Gela Muñoz is one example of how diverse the present generation has become. Set to take over the family business; she instead became a stylist for several media brands after winning a local competition.
She then transitioned into sneaker curation and content creation, collaborating with brands like Nike and Atmos Manila.
Gela’s whirlwind path opened her eyes to the possibilities beyond the established—and she has been encouraging fellow creatives to do the same.
Gela Muñoz wearing Chivas x Syndrome Supply hoodie
“I really encourage [my crew] that if I can go against the norm and not do the usual 9 to 5 job, the same is possible if that’s your dream—there’s always space for everybody in this industry.”
Few names can match Alaric ‘Anygma’ Yuson if we're talking about elevating your peers. While Francis M furthered Pinoy rap into mainstream consciousness, Anygma satisfied the hunger for a grittier, more “underground” side of the genre with the birth of FlipTop Battle League.

#### Source material

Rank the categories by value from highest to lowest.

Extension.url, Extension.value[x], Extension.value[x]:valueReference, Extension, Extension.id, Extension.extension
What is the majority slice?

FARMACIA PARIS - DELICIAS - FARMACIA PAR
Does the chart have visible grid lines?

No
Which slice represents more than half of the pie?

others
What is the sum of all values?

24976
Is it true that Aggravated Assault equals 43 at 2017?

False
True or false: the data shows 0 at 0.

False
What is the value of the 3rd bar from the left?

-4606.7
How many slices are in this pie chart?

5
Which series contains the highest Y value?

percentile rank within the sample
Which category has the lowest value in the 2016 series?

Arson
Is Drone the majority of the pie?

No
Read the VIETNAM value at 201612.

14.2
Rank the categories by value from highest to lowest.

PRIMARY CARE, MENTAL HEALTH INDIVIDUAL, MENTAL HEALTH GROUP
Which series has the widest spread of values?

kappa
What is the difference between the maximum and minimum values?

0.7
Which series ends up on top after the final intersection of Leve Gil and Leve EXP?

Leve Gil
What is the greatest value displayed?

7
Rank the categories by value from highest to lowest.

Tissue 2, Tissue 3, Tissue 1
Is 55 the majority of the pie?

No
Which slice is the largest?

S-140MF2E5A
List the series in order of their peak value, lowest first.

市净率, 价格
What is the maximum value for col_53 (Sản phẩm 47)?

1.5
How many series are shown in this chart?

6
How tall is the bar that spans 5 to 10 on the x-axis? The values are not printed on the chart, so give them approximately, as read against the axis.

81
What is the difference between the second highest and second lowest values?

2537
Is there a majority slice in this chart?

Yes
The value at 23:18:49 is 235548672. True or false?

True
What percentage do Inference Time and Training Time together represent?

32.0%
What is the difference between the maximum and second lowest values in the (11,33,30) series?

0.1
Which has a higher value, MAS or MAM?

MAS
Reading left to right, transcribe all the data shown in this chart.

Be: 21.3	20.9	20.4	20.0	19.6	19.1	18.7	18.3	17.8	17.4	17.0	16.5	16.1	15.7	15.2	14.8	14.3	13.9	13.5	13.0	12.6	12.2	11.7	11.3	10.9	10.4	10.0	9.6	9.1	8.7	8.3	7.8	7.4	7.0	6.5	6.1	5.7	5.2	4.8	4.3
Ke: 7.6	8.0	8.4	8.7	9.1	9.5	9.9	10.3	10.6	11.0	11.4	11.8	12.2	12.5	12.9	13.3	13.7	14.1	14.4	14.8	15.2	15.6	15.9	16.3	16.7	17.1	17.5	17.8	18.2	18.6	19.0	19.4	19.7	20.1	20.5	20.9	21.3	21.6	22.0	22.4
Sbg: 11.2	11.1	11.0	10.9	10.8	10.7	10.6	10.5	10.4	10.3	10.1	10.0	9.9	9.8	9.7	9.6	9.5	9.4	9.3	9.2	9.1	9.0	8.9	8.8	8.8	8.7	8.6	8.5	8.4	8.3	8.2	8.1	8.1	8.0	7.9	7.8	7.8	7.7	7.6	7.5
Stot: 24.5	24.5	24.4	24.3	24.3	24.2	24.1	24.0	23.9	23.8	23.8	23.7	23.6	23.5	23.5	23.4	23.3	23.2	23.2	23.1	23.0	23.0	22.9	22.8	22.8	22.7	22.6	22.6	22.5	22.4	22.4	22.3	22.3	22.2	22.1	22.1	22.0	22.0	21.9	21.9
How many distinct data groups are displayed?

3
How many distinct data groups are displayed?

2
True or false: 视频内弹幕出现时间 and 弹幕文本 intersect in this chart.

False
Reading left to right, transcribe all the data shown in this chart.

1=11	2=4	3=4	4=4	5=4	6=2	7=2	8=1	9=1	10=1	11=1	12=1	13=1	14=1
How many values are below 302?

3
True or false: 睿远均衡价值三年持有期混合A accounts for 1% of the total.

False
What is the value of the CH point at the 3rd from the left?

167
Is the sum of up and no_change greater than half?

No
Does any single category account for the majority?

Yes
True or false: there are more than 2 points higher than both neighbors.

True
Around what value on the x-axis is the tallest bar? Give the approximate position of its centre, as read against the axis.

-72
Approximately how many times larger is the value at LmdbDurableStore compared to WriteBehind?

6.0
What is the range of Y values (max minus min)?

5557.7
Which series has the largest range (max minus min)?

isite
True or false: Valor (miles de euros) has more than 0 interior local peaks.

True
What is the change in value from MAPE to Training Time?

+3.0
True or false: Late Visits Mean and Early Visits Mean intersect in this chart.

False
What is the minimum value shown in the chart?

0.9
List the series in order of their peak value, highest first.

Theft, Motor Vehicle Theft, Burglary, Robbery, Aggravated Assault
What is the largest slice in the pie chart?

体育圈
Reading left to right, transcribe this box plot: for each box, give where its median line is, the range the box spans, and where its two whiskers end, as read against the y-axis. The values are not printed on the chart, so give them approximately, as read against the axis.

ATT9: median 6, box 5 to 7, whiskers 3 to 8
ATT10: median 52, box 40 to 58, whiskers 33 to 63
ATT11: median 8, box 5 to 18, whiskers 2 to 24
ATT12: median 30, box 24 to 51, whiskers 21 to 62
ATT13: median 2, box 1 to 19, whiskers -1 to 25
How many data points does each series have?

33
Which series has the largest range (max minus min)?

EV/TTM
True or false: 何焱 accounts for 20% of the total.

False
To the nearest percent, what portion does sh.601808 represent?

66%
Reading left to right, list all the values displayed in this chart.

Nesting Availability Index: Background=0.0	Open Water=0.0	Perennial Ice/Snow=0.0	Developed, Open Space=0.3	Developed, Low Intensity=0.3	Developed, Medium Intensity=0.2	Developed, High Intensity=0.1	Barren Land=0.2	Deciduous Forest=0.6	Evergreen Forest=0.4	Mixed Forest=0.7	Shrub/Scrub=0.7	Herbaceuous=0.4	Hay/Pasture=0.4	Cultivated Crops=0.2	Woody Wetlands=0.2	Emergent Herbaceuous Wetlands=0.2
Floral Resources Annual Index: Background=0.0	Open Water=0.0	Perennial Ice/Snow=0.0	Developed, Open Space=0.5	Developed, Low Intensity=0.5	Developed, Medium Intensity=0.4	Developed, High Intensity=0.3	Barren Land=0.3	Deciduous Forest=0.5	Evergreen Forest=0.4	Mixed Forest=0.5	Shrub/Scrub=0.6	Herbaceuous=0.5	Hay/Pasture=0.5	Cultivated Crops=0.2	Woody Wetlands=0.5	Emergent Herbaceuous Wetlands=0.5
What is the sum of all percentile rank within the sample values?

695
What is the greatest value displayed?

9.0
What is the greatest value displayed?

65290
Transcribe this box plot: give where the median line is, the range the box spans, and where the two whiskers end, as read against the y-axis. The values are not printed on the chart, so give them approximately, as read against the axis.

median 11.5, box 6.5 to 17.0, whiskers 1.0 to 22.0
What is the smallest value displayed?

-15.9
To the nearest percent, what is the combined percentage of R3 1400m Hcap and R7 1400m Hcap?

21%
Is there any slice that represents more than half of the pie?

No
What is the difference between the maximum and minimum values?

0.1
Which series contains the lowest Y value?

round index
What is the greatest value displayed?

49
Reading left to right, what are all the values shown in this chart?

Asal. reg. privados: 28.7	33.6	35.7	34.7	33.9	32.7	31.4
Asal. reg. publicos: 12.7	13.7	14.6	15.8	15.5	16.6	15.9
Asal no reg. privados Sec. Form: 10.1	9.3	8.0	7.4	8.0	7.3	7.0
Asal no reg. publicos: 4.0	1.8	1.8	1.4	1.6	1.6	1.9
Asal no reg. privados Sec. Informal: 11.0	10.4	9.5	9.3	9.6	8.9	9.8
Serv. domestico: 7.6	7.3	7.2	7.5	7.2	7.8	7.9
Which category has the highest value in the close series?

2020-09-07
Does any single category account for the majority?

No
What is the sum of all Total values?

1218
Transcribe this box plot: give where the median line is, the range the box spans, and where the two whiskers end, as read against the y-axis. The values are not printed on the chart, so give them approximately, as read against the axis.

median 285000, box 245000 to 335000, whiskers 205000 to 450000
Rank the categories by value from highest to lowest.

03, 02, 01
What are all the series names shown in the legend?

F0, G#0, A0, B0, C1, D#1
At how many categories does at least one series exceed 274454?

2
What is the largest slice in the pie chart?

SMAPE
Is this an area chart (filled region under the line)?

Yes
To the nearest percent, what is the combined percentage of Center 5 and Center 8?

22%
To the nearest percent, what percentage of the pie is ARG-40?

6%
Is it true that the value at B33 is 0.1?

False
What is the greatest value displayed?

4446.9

#### Prompt 1
Answer these questions using the passage on Gela Muñoz and Anygma:
(a) What did Gela Muñoz win before becoming a stylist for several media brands?
(b) Which brands did she collaborate with in sneaker curation and content creation?
(c) What did Anygma give birth to that satisfied the hunger for a grittier side of Pinoy rap?
#### Prompt 2
Write the next part of the passage on Gela Muñoz and Anygma, starting after its final sentence.

#### Written reply 1
(a) A local competition.
(b) Nike and Atmos Manila.
(c) FlipTop Battle League.

#### Written reply 2
FlipTop has featured witty lyricism and intense duels for over a decade, transforming its battle rappers into household names. The league uplifted lives and launched careers, a feat not lost on Anygma.
“A lot of people that society might have given up on were given the platform and opportunity to make something out of themselves,” says Anygma. “That’s over 200 emcees on the roster.”
He continues: “FlipTop made Filipino hip-hop accessible and acceptable. There are over a hundred amateur leagues around the country, nasa kanto, in the most remote areas, with only a poor camera and microphone, trying to do what we did.”
As FlipTop continues to grant fame to the nameless, Anygma only has one request for budding emcees: be upfront with your intentions for the culture.
“Be consistent with your stance. If you want to do it for money, there’s nothing wrong with that. But if you claim to ‘do it for the culture’ but secretly accept deals that don’t push the art forward, then it’s inconsistent with your projection.”
“Do it for the right reasons. If you love [the art] enough, whether it’s profitable or not, it should be fulfilling for your soul.”
FELIP aka Ken Suson of SB19 has been instrumental in turning P-Pop into a legitimate OPM genre.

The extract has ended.